> **Given passage**:

+ + + +

With President Barack Obama’s approval rating now down to just 37% and with CNN showing that only 39% of Americans support Obamacare, the Obama Administration and its allies in the mainstream media are scrambling to rescue the president’s public opinion free fall.
The looming October 17 debt-ceiling showdown has the White House even more worried, as 61% of voters side with the GOP in believing it is “right to require spending cuts when the debt ceiling is raised even if it risks default.”
Obama’s desperate strategy: divert attention away from the president’s rudderless leadership on Syria, unpopular and failing signature Obamacare law, and sinking approval ratings by blaming the Koch Brothers for nefariously hatching a months-long plot to shutdown the U.S. government in an attempt to defund Obamacare. Indeed, Obama and his acolytes in the media and on Capitol Hill have not shied away from using class-warfare themes to try and demonize those who oppose the Administration’s policies.

+ + + +

> **Source material**:

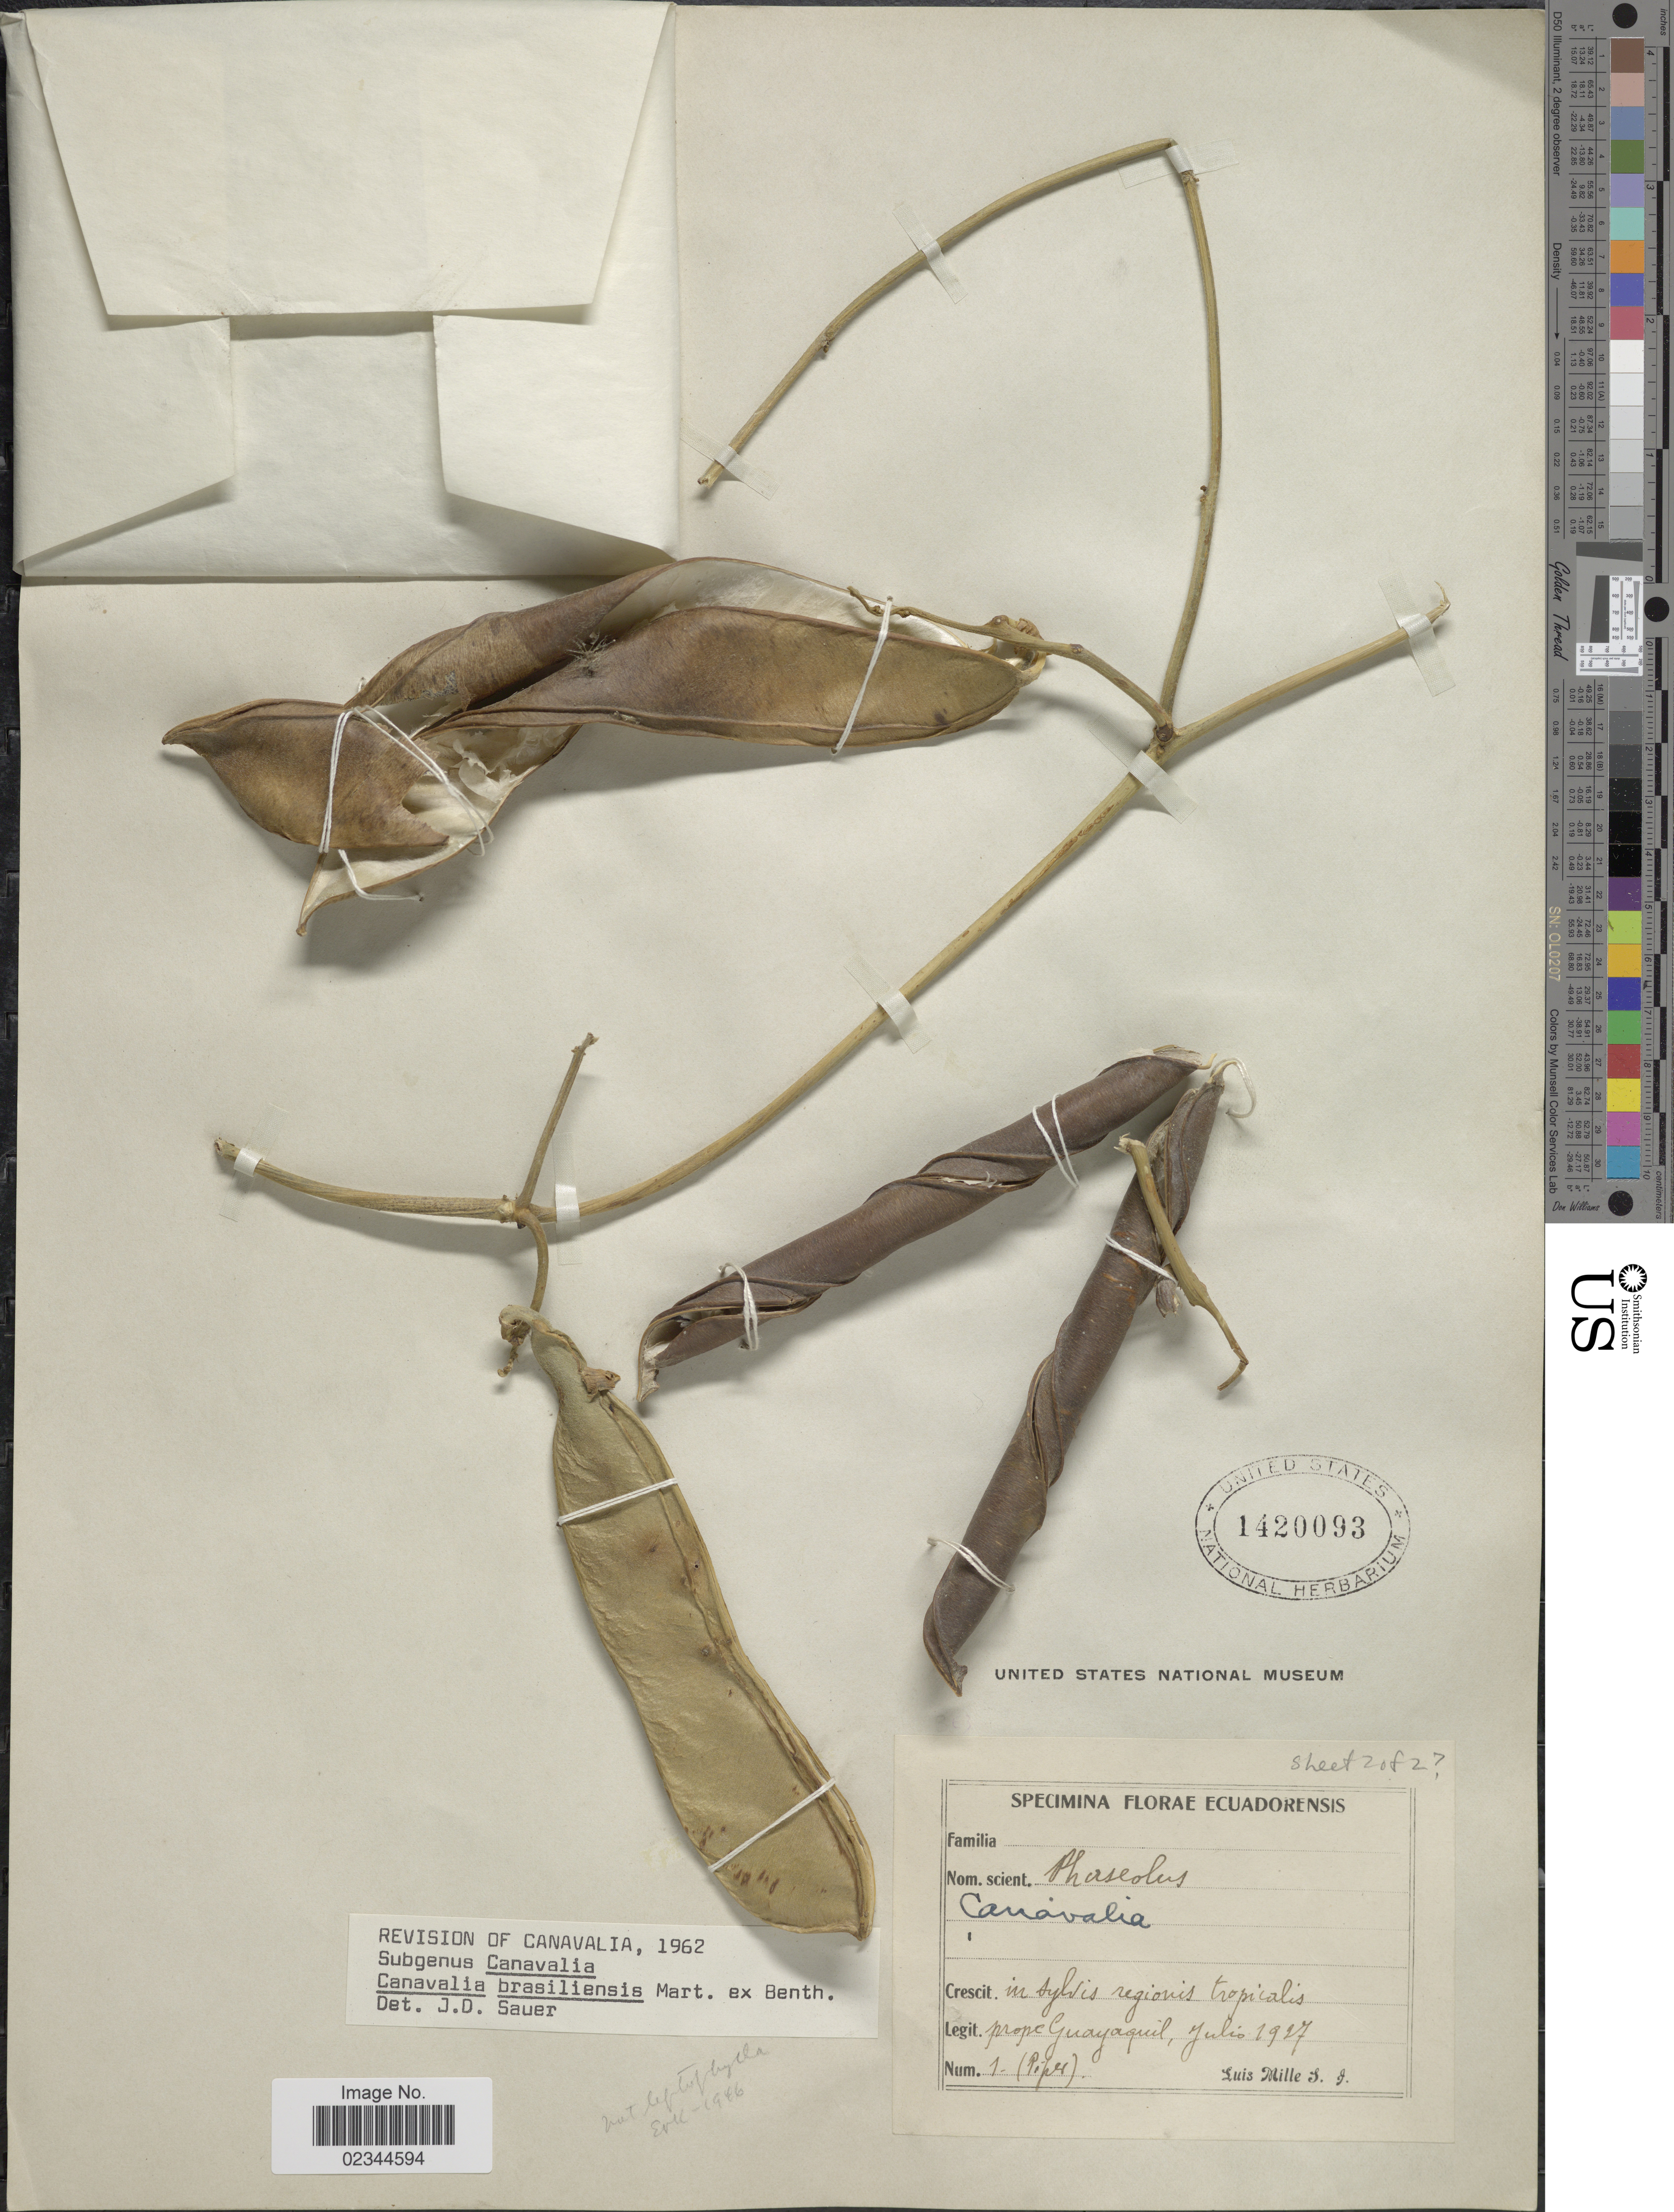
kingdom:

+ + + +

Pick up the commentary above on Obama's falling poll numbers and the Koch Brothers after its last sentence, and keep writing it.

> **Result**:
On Sunday, the New York Times dutifully carried out its Obama Administration marching orders and posited that “a galaxy of conservative groups” with Koch-backed money spent months devising a grand scheme to shutdown the government to defund Obamacare. Democratic Senate Majority Leader Harry Reid (D-NV) read from the same talking points on Tuesday. “By shutting down the government, Republicans are satisfying the Koch Brothers while millions of people are suffering,” said Reid.
The Times‘ own article, however, refutes the Obama Administration’s wild conspiracy theory. As the piece notes, “Not all the groups have been on board with the defunding campaign. Some, like the Koch-financed Americans for Prosperity, which spent $5.5 million on health care television advertisements over the past three months, are more focused on sowing public doubts about the law.” Furthermore, the Times cited Americans for Prosperity president Tim Phillips as saying, “We want to see this law repealed. We view this as a long-term effort.”
On Wednesday, Koch Companies Public Sector President Philip Ellender sent senators a letter responding to Sen. Reid’s attack on the Kochs. “There was false information presented about Koch on the Senate floor by Senate Majority Leader Reid, who claimed yesterday that Koch was behind the shutdown of the federal government in an effort to defund the Affordable Care Act or ‘Obamacare’…Koch has not taken a position on the legislative tactic of tying the continuing resolution to defunding Obamacare nor have we lobbied on legislative provisions defunding Obamacare.”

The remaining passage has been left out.